Hyperaspidius tristis

Scientific classification
- Kingdom: Animalia
- Phylum: Arthropoda
- Class: Insecta
- Order: Coleoptera
- Suborder: Polyphaga
- Infraorder: Cucujiformia
- Family: Coccinellidae
- Genus: Hyperaspidius
- Species: H. tristis
- Binomial name: Hyperaspidius tristis (LeConte, 1880)
- Synonyms: Hyperaspis tristis LeConte, 1880; Hyperaspidius conspiratus Casey, 1899;

= Hyperaspidius tristis =

- Genus: Hyperaspidius
- Species: tristis
- Authority: (LeConte, 1880)
- Synonyms: Hyperaspis tristis LeConte, 1880, Hyperaspidius conspiratus Casey, 1899

Species of beetle

Hyperaspidius tristis is a species of lady beetle in the family Coccinellidae.

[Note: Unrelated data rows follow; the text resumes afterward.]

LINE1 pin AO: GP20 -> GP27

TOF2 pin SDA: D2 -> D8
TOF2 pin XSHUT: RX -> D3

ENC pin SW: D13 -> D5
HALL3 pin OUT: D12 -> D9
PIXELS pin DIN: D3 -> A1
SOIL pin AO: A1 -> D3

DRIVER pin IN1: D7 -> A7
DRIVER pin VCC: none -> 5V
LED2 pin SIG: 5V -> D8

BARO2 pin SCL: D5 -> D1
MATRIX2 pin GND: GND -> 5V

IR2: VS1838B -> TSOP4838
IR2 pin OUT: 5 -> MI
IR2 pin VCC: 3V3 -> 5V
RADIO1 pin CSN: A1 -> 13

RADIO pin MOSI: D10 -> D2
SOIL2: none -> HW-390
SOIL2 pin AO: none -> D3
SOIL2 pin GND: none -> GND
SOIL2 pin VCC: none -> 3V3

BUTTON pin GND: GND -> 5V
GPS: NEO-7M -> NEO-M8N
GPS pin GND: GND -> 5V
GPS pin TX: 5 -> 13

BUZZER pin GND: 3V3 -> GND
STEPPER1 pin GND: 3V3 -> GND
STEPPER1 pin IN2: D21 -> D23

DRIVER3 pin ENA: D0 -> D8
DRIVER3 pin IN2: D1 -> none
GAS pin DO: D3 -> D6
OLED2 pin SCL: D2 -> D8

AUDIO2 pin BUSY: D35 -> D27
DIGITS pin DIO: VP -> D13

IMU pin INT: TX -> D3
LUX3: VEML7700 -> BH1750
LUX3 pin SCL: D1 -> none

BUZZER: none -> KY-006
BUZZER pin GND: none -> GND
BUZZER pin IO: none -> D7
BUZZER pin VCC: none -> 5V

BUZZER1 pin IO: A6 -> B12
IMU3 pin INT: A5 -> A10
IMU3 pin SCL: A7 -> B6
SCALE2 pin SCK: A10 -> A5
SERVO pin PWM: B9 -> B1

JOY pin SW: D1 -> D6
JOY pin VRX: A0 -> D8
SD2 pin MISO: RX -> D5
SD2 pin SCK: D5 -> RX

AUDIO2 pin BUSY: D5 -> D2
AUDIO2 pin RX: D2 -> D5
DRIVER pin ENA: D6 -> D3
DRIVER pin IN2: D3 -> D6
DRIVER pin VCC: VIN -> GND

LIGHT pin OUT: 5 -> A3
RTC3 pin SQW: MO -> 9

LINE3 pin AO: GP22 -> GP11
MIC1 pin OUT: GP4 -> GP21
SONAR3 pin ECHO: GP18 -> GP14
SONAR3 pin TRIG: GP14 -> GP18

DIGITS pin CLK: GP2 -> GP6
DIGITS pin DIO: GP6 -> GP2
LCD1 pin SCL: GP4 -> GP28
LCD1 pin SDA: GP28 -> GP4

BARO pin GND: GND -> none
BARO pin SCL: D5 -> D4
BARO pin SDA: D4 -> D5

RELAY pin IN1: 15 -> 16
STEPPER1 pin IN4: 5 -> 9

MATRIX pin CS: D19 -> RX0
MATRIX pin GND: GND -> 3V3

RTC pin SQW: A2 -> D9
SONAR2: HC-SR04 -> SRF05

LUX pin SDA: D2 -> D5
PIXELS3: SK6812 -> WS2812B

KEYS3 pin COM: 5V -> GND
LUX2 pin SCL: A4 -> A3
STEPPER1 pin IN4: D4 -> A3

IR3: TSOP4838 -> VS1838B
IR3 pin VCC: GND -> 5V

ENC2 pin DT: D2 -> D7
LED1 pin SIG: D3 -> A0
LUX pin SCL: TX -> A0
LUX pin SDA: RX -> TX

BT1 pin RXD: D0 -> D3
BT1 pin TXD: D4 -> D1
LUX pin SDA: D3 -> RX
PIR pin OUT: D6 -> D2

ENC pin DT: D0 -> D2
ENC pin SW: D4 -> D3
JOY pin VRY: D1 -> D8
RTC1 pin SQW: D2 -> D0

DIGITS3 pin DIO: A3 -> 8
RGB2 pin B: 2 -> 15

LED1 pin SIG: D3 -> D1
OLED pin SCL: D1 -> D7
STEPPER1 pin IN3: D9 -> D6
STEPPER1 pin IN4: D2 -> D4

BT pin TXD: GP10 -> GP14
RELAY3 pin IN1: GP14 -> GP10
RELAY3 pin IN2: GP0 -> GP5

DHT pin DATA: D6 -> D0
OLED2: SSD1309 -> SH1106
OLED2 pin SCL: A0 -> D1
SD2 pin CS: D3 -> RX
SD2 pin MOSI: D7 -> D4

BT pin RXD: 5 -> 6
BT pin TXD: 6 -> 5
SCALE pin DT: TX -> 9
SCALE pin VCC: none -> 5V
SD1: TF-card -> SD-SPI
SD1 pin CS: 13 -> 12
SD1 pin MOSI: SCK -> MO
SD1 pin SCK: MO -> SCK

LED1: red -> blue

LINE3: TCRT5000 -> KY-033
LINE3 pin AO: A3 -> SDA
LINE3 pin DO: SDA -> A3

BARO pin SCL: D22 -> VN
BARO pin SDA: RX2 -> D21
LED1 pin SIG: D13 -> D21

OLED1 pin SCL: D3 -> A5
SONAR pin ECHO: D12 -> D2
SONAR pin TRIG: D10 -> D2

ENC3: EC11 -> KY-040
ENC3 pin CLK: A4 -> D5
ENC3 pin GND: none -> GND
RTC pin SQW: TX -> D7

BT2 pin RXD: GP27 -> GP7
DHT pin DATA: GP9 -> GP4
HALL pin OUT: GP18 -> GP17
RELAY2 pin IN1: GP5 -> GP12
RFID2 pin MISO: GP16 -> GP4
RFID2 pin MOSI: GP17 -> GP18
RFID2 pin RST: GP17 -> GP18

It is found in North America, where it has been recorded from California.

==Description==
Adults reach a length of about 1.60–2 mm. The head of the males is brown or yellowish brown, while females have a dark brown head. The pronotum of both males and females is dark brown with a yellow or yellowish brown lateral margin. The elytron is dark brown with a yellow lateral margin and apical yellow spot.